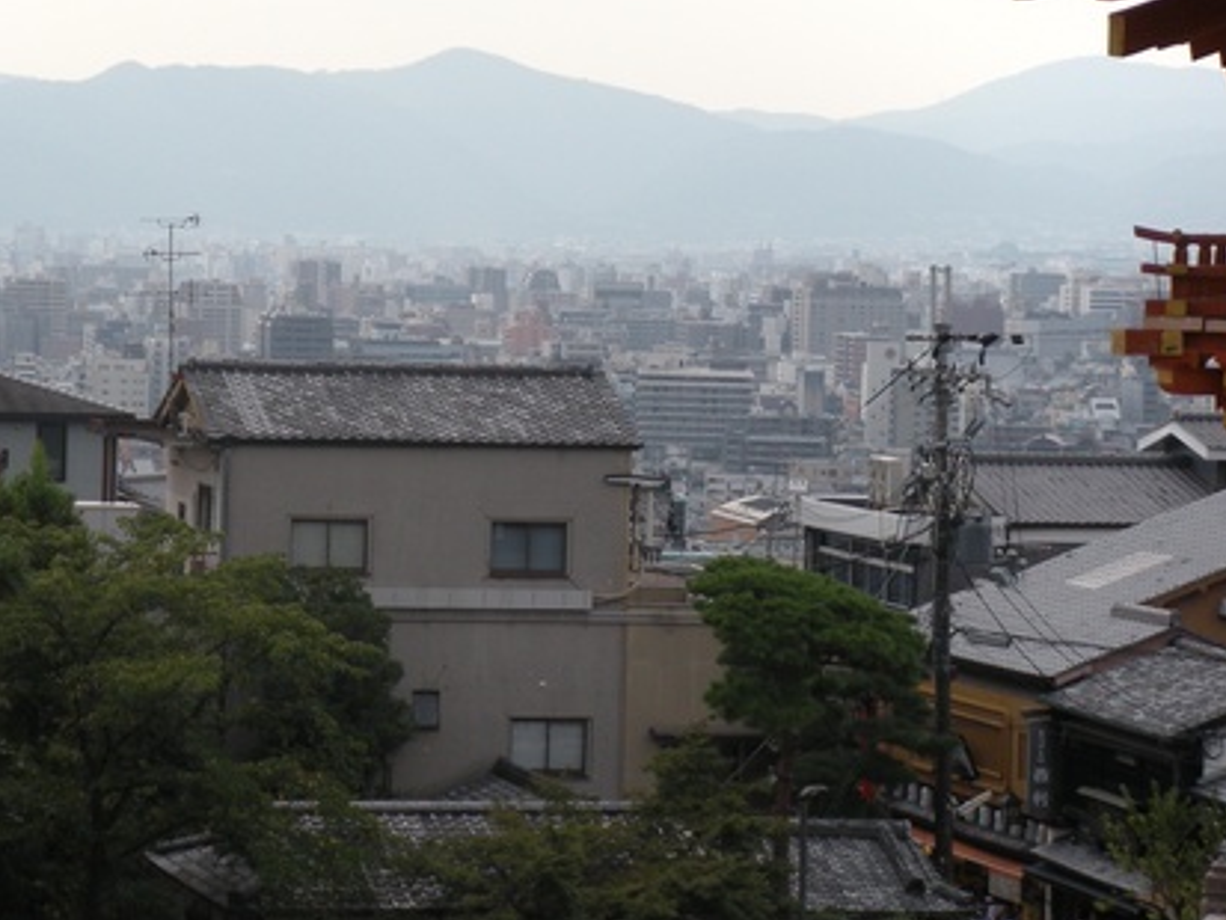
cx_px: 273
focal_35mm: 156
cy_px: 447
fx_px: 5527
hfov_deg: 12.6
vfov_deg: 9.5
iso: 64
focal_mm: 15.4
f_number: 4.7
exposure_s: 1/199
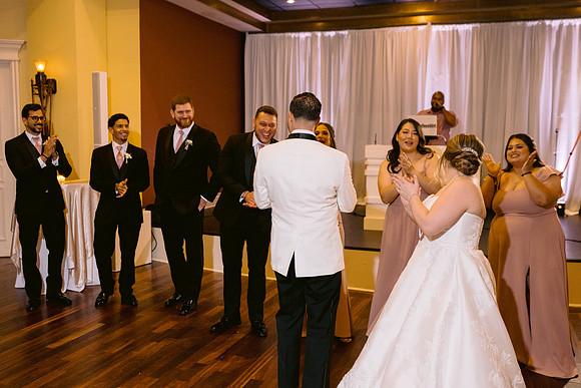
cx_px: 284
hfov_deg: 51.4
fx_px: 604
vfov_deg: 35.6
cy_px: 188
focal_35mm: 37
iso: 1600
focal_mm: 35
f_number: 2.8
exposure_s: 1/125
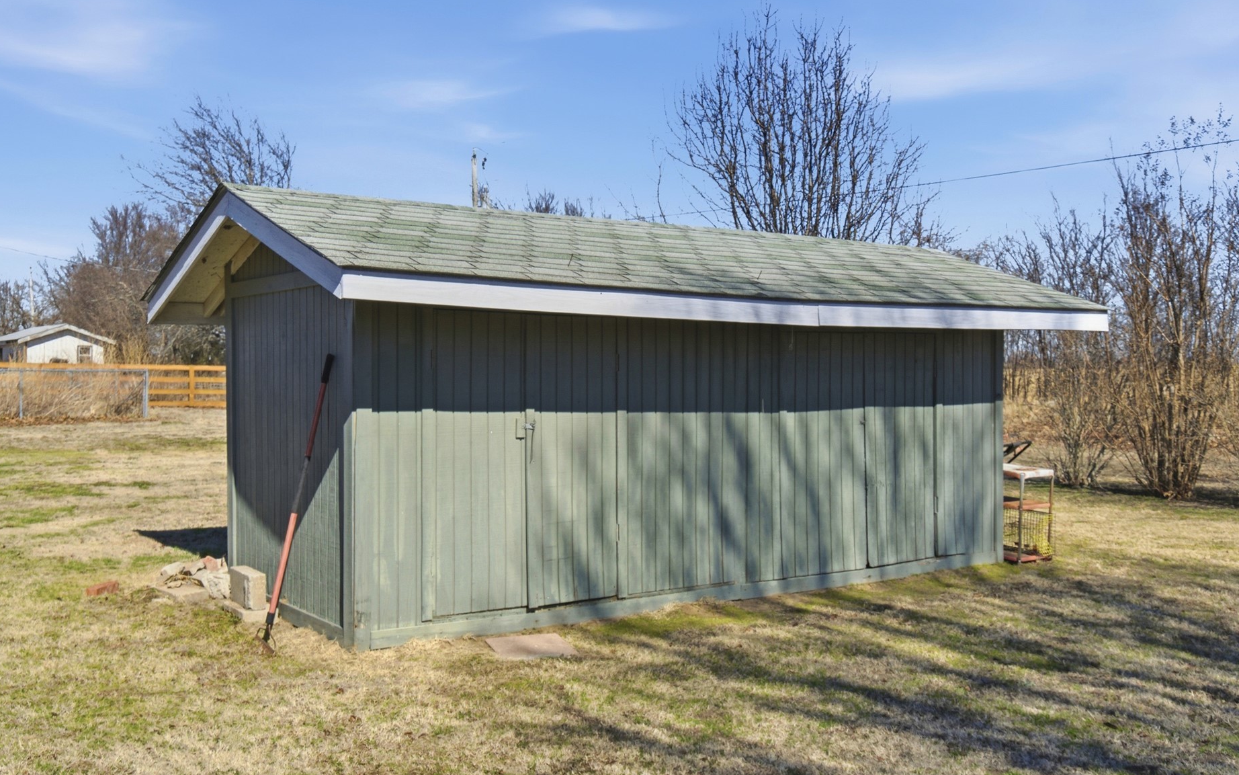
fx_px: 1216
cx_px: 633
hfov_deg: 54.0
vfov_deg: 35.3
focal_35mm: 36
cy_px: 378
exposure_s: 1/8000
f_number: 11
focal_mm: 32
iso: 800
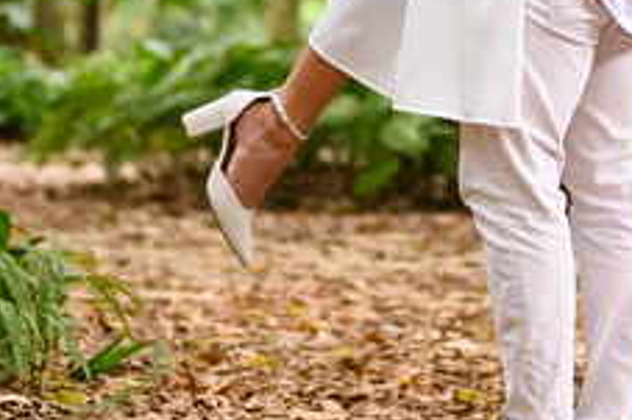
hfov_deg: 7.8
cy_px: -286
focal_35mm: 264
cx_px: 599
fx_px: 4631
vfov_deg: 5.1
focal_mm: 50
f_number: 1.8
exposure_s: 1/640
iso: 2500
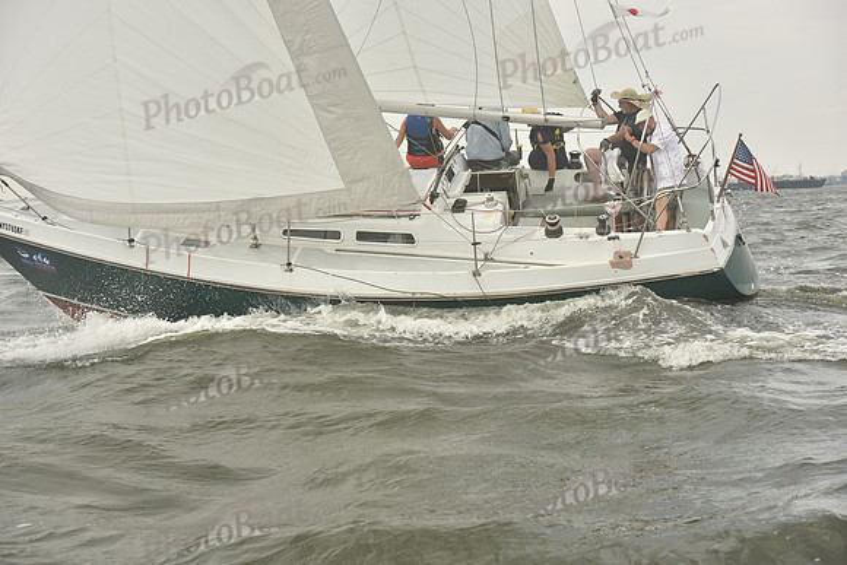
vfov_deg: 19.5
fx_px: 1647
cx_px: 424
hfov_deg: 28.8
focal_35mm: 70
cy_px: 282
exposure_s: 1/800
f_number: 6.3
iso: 250
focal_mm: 70
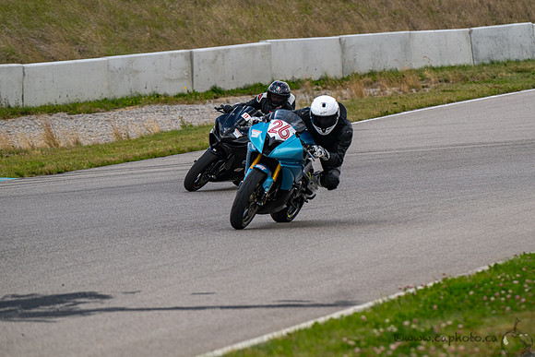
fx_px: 4581
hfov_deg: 6.7
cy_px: 150
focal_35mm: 308
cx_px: 330
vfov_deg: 4.5
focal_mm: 250
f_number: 5.6
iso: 320
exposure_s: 1/1250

Problem to solve:
Starting at the line above that contains "focal_mm: 50", transcribe every line exactly through the line that contains "focal_mm: 250", including that last one, and skip the pictures.

Output for this exercise:
focal_mm: 50
f_number: 1.8
exposure_s: 1/640
iso: 2500
vfov_deg: 19.5
fx_px: 1647
cx_px: 424
hfov_deg: 28.8
focal_35mm: 70
cy_px: 282
exposure_s: 1/800
f_number: 6.3
iso: 250
focal_mm: 70
fx_px: 4581
hfov_deg: 6.7
cy_px: 150
focal_35mm: 308
cx_px: 330
vfov_deg: 4.5
focal_mm: 250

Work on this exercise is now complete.